Wednesday, 25 November 2009

Rejected records

Blue-footed Booby chick - the only booby shot I have! (Michelle Thomas)
I learnt this evening from Kimball Garrett (Ornithology Collections Manager at the Natural History Museum of Los Angeles) that a Brown Booby I found at Salton Sea had been rejected by the rarities committee.

On May 28th 2006 I was birding at Salton Sea in the Colorado Desert, US having spent the previous week hanging in LA, checking out some of my urban patches there. The Salton Sea was one of those places I'd always fancied going so I drove the 180 miles or so southeast out of LA to arrive at that amazing place at dawn.

The 'sea' is actually a giant lake occupying a massive basin in the Colorado Desert covering a surface area of 376 square miles and over 35 miles long. And it was bloody hot!
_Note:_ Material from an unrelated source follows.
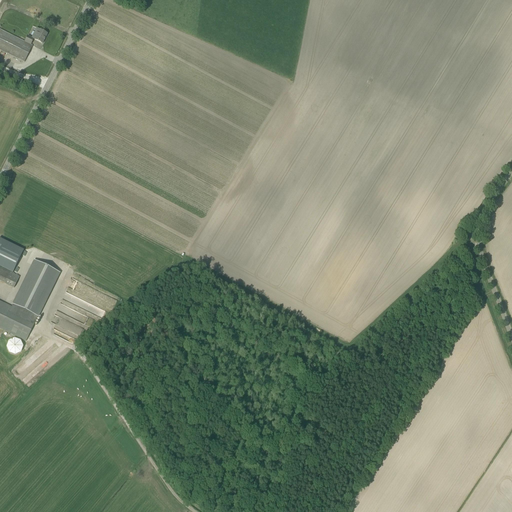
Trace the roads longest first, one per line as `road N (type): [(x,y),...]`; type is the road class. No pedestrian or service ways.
road 1 (tertiary): [(0,174),(87,0)]
road 2 (unclassified): [(511,345),(474,249),(481,212),(511,172)]
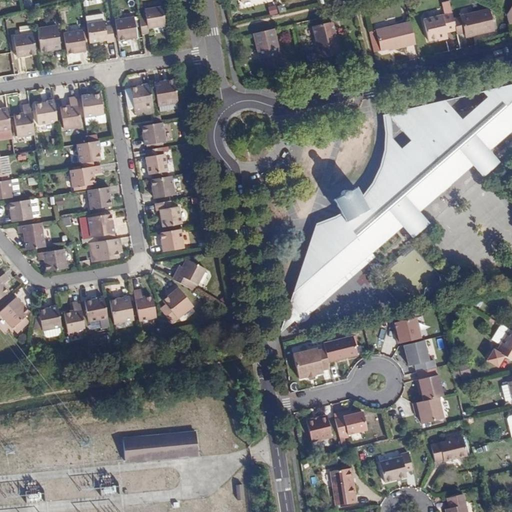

I was having a great morning watching a party of White-faced Ibis, both Clark's and Western Grebes, Gambel's Quail, Western Kingbirds plus Yellow-headed Blackbirds. I was also ticking such beauties as several Yellow-footed Gulls, Burrowing Owl, Lesser Nighthawk (my favourite), Verdin, Cactus Wren and Black-tailed Gnatcatcher. My head was positively spinning.

As the morning progressed so did the heat and by 10am it had tipped 100 degrees farenheit. I was walking back to my car that was parked near to the water's edge. It was from there that fairly close in I noticed a strange bird that I soon realised was a 1st winter Brown Booby. It was sitting on the water about 100 yards from me preening. It's big blueish bill, chocolate brown plumage relieved by whitish underparts and underwing coverts to me were fairly diagnostic.

Had I had known just how rare this bird was locally I would have made far more comprehensive notes. Apparently, they are extremely rare at the Salton Sea with the last report being in 1996. My brief notes that I submitted were subsequently rejected. I know how people must feel when they see a bird that is obviously what it is only to have it rejected.

Well, it's on my list even if it's not on their county list. It's just a shame that my encounter with that booby will not be recorded for all to see for prosperity. But I guess we all have a bird or two that never made the grade with the birding establishment.